Recientemente, una de las personas que más quiero, tuvo una discusión en su colegio, una discusión sobre historia y religión. Desde su visión particular, ella le opinó a su maestra sobre temas que tienen que ver con la narrativa del Descubrimiento de América. Ella tiene apenas seis años.
Esta anécdota me hizo acordar cuando también, a los ocho años, tuve una muy similar discusión con la profesora de Historia en el CCH al comentar que “la reina Isabel empeñó sus joyas para financiar el proyecto de Colón”. A mi tierna edad de ocho, ya tenía el conocimiento y la jutzpá para debatirle a ella que, en realidad, lo que había pasado es que los Reyes Católicos habían saqueado a la población judía de España, la habían desterrado y humillado después de tantos siglos en la península, muy a pesar de haberle aportado tanto a Sefarad. Esas joyas no las empeñó, sino que nos las robó.
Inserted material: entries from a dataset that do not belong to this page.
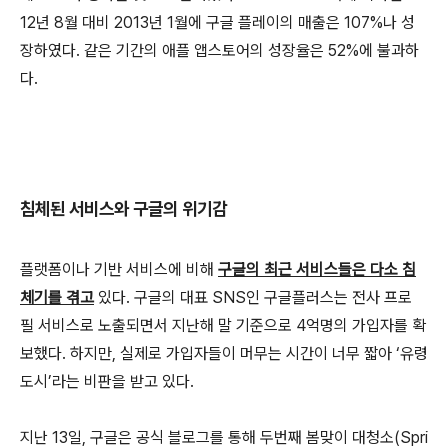
12년 8월 대비 2013년 1월에 구글 플레이의 매출은 107%나 성
장하였다. 같은 기간의 애플 앱스토어의 성장율은 52%에 불과하
다.
침체된 서비스와 구글의 위기감
플랫폼이나 기반 서비스에 비해
구글의 최근 서비스들은 다소 침
체기를 겪고
있다. 구글의 대표 SNS인 구글플러스는 전사 프로
필 서비스로 노출되면서 지난해 말 기준으로 4억명의 가입자를 확
보했다. 하지만, 실제로 가입자들이 머무는 시간이 너무 짧아 ‘유령
도시’라는 비판을 받고 있다.
지난 13일, 구글은 공식 블로그를 통해 두번째 봄맞이 대청소(Spri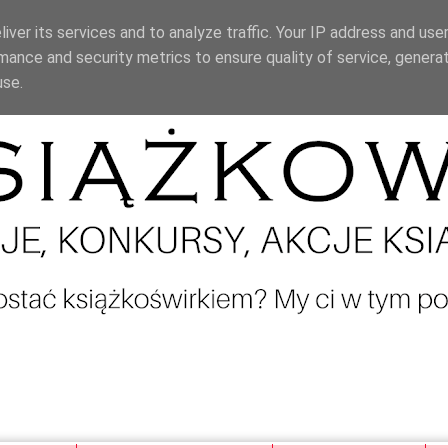
iver its services and to analyze traffic. Your IP address and use
mance and security metrics to ensure quality of service, genera
use.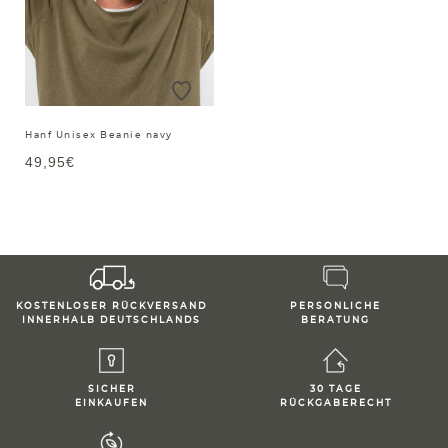
Hanf Unisex Beanie navy
49,95€
KOSTENLOSER RÜCKVERSAND
PERSONLICHE
INNERHALB DEUTSCHLANDS
BERATUNG
SICHER
30 TAGE
EINKAUFEN
RÜCKGABERECHT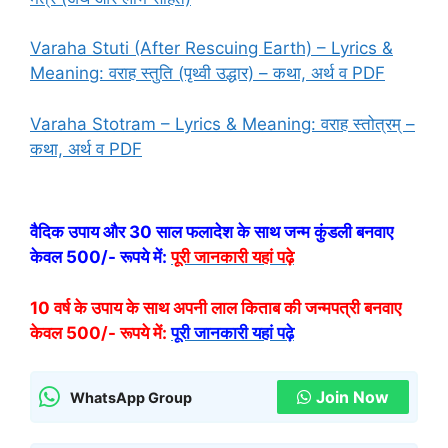
Varaha Stuti (After Rescuing Earth) – Lyrics &
Meaning: वराह स्तुति (पृथ्वी उद्धार) – कथा, अर्थ व PDF
Varaha Stotram – Lyrics & Meaning: वराह स्तोत्रम् –
कथा, अर्थ व PDF
वैदिक उपाय और 30 साल फलादेश के साथ जन्म कुंडली बनवाए
केवल 500/- रूपये में:
पूरी जानकारी यहां पढ़े
10 वर्ष के उपाय के साथ अपनी लाल किताब की जन्मपत्री बनवाए
केवल 500/- रूपये में:
पूरी जानकारी यहां पढ़े
Join Now
WhatsApp Group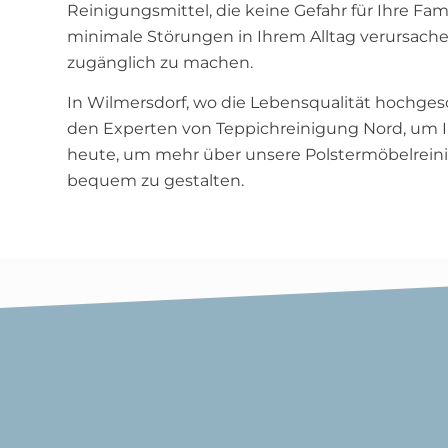
Reinigungsmittel, die keine Gefahr für Ihre Fam
minimale Störungen in Ihrem Alltag verursache
zugänglich zu machen.
In Wilmersdorf, wo die Lebensqualität hochgesch
den Experten von Teppichreinigung Nord, um Ihr
heute, um mehr über unsere Polstermöbelreinig
bequem zu gestalten.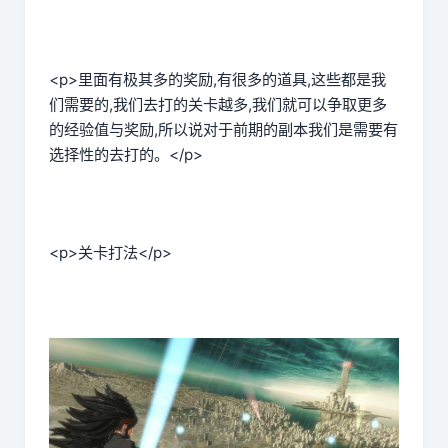
<p>里面有极其多的奖励,有很多的道具,这些都是我
们需要的,我们去打的关卡越多,我们就可以争取更多
的经验值与奖励,所以说对于前期的副本我们是需要有
选择性的去打的。</p>
<p>关卡打法</p>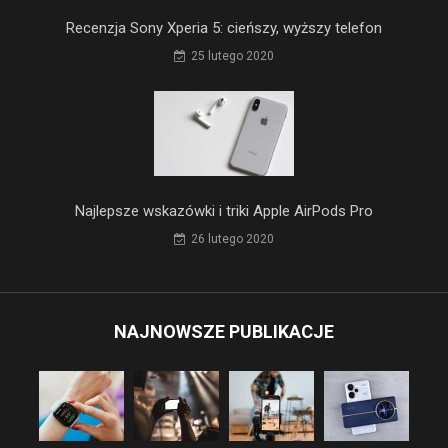
Recenzja Sony Xperia 5: cieńszy, wyższy telefon
25 lutego 2020
Najlepsze wskazówki i triki Apple AirPods Pro
26 lutego 2020
NAJNOWSZE PUBLIKACJE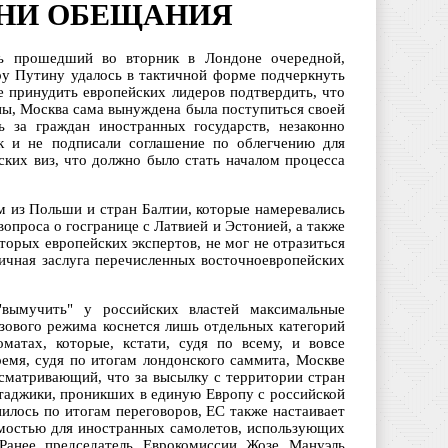
ДНИ ОБЕЩАНИЯ
ь прошедший во вторник в Лондоне очередной,
ру Путину удалось в тактичной форме подчеркнуть
е принудить европейских лидеров подтвердить, что
ны, Москва сама вынуждена была поступиться своей
ь за граждан иностранных государств, незаконно
к и не подписали соглашение по облегчению для
ких виз, что должно было стать началом процесса
м из Польши и стран Балтии, которые намеревались
опроса о госгранице с Латвией и Эстонией, а также
орых европейских экспертов, не мог не отразиться
личная заслуга перечисленных восточноевропейских
вымучить" у российских властей максимальные
зового режима коснется лишь отдельных категорий
матах, которые, кстати, судя по всему, и вовсе
ремя, судя по итогам лондонского саммита, Москве
усматривающий, что за высылку с территории стран
 таджики, проникших в единую Европу с российской
нилось по итогам переговоров, ЕС также настаивает
димостью для иностранных самолетов, использующих
 Ранее председатель Еврокомиссии Жозе Мануэль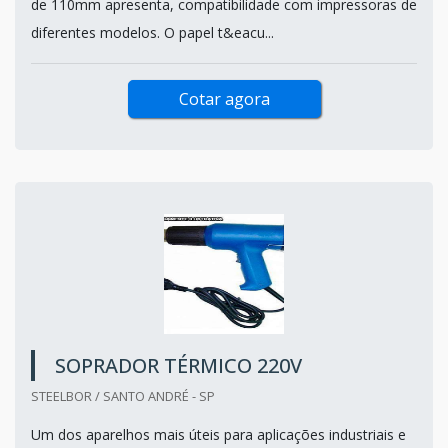
de 110mm apresenta, compatibilidade com impressoras de
diferentes modelos. O papel t&eacu...
Cotar agora
SOPRADOR TÉRMICO 220V
STEELBOR / SANTO ANDRÉ - SP
Um dos aparelhos mais úteis para aplicações industriais e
Antes de graduarme, el profesor de Filosofía me encargó un artículo para el periódico del colegio sobre un tal Luis López de Mesa de quien, hasta ese momento, jamás había oído nombrar. En aquella época pretérita sin Google o Wikipedia, conseguirse tamaña información no era fácil, pero de alguna manera la conseguí. Cuando desprevenido le mostré a mi papá la última edición del pasquín escolar fue que vine a enterarme de lo siniestro del personaje y de su indirecta responsabilidad en la muerte de mis bisabuelos y de la de tantos otros familiares de varios lectores de Hashavúa.
Hace tiempo que no leo un libro de historia escolar y desconozco el pensum académico. Apuesto a que la versión oficial sigue enseñando las virtudes de sus majestades Isabel y Fernando, y que para quienes alcancen a leer sobre López de Mesa, la historia lo seguirá presentando como un prohombre de la patria, un gran filósofo, filólogo, humanista, literato y estadista.
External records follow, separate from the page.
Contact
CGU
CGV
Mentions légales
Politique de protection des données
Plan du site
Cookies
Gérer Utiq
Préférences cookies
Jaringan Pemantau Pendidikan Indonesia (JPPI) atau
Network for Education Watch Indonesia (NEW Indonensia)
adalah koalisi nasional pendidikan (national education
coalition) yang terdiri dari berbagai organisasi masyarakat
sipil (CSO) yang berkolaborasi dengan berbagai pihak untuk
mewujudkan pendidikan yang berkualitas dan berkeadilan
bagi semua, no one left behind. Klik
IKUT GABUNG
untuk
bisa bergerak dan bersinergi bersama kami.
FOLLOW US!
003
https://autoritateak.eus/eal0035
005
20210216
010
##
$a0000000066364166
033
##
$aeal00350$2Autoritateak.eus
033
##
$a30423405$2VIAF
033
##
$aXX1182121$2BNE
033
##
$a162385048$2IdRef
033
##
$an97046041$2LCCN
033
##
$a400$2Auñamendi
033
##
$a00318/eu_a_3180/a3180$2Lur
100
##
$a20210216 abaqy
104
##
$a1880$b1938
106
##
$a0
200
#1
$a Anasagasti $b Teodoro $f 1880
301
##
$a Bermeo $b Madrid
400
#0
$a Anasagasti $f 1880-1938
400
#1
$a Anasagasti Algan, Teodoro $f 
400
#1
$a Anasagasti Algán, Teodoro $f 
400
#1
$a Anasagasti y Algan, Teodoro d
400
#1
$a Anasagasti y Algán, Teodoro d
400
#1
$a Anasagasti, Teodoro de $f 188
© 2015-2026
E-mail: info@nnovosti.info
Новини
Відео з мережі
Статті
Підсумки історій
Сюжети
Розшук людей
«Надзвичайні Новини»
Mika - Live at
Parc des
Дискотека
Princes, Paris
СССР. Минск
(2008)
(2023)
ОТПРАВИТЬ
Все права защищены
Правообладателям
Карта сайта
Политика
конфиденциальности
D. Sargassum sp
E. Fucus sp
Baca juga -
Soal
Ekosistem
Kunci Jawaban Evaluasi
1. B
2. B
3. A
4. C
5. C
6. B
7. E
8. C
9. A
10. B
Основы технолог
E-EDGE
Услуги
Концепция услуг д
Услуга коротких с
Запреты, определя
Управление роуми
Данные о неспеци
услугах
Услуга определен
Ajeno a lo que dicte ese pensum, considero prudente que, en un ambiente de educación judía, a la hora de enseñar historia patria, se contextualicen esas narrativas dentro de la visión judía de nuestra historia. No debemos dejar pasar callados lo que ciertos capítulos amargos de la historia nos han representado y los cuales, para ese gran mundo exterior, sí pasan inadvertidos, vulnerando así nuestro derecho a la verdad. Al menos, en la intimidad de en nuestro microcosmos, debemos confrontarlos. Algo así como debatirle ya mayorcitos al cliente o proveedor cuando desapercibidamente y sin deseo de ofender, nos comenta que alguien “le hizo la judía”. Seis años es una magnífica edad para comenzar a debatir.